Employer's acquisition of employee's invention

Supreme Court judgment 22 October 2020, HR-2020-2017-A, (case no. 20-030257SIV-HRET), civil case, appeal against judgment.

A (Counsel Sverre Lilleng) v. The State represented by the University of Oslo (The Office of the Attorney General represented by Stein-Erik Jahr Dahl)

Justices: Indreberg, Webster, Falkanger, Falch, Høgetveit Berg

A text in which a doctorate research fellow at the University of Oslo had described a discovery she had made, had been used by a Swedish company in patent applications. The company had been assisted by the research fellow's tutor in connection with the applications.

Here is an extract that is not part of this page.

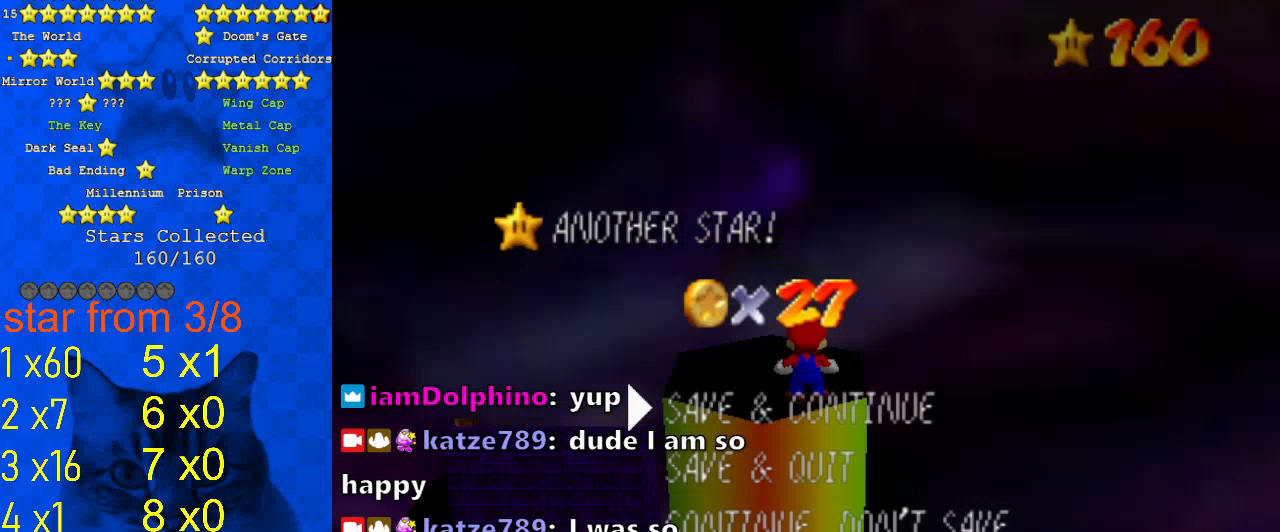
{"keys": [], "events": [[33, "d", "up"]]}
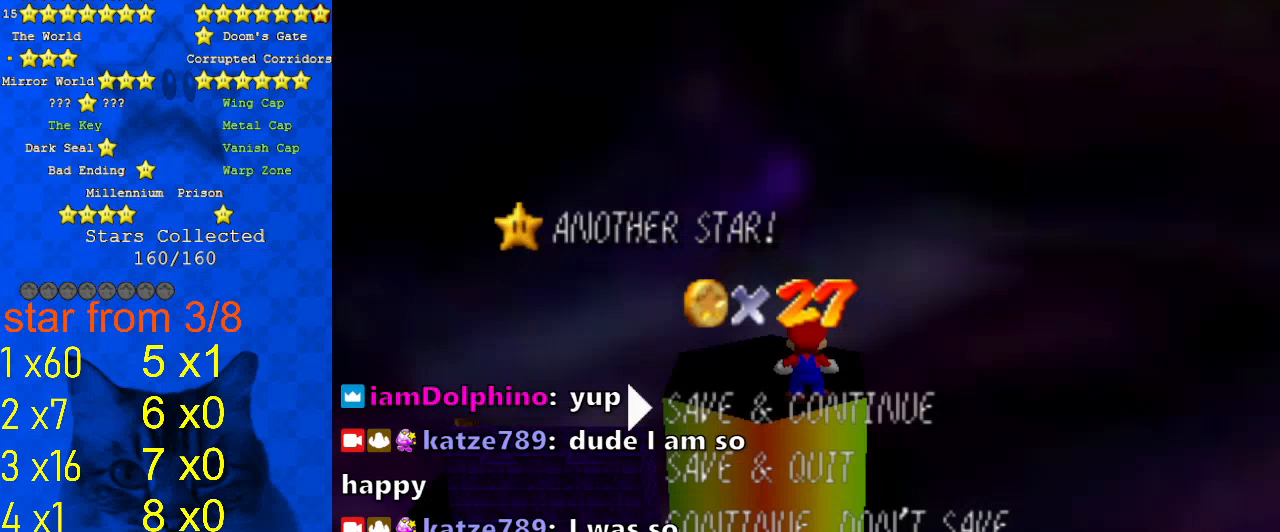
{"keys": [], "events": [[167, "w", "down"], [267, "w", "up"]]}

The Supreme Court, which had not heard the issue whether the research fellow should be considered a co-inventor, found that the university had not acquired the invention on "another basis", and that the research fellow was thus not entitled to compensation under section 7 of the Employee Inventions Act. For the provision to apply, there must be arrangements or conduct demonstrating that both parties have agreed on a transfer of the right to the invention from the employee to the employer, which must be decided according to general rules of contract law. The research fellow was not familiar with the contact between the tutor and the company, and could therefore not have committed herself to a transfer of rights to the university. In any case, the tutor could not bind the university, as this was outside his authority.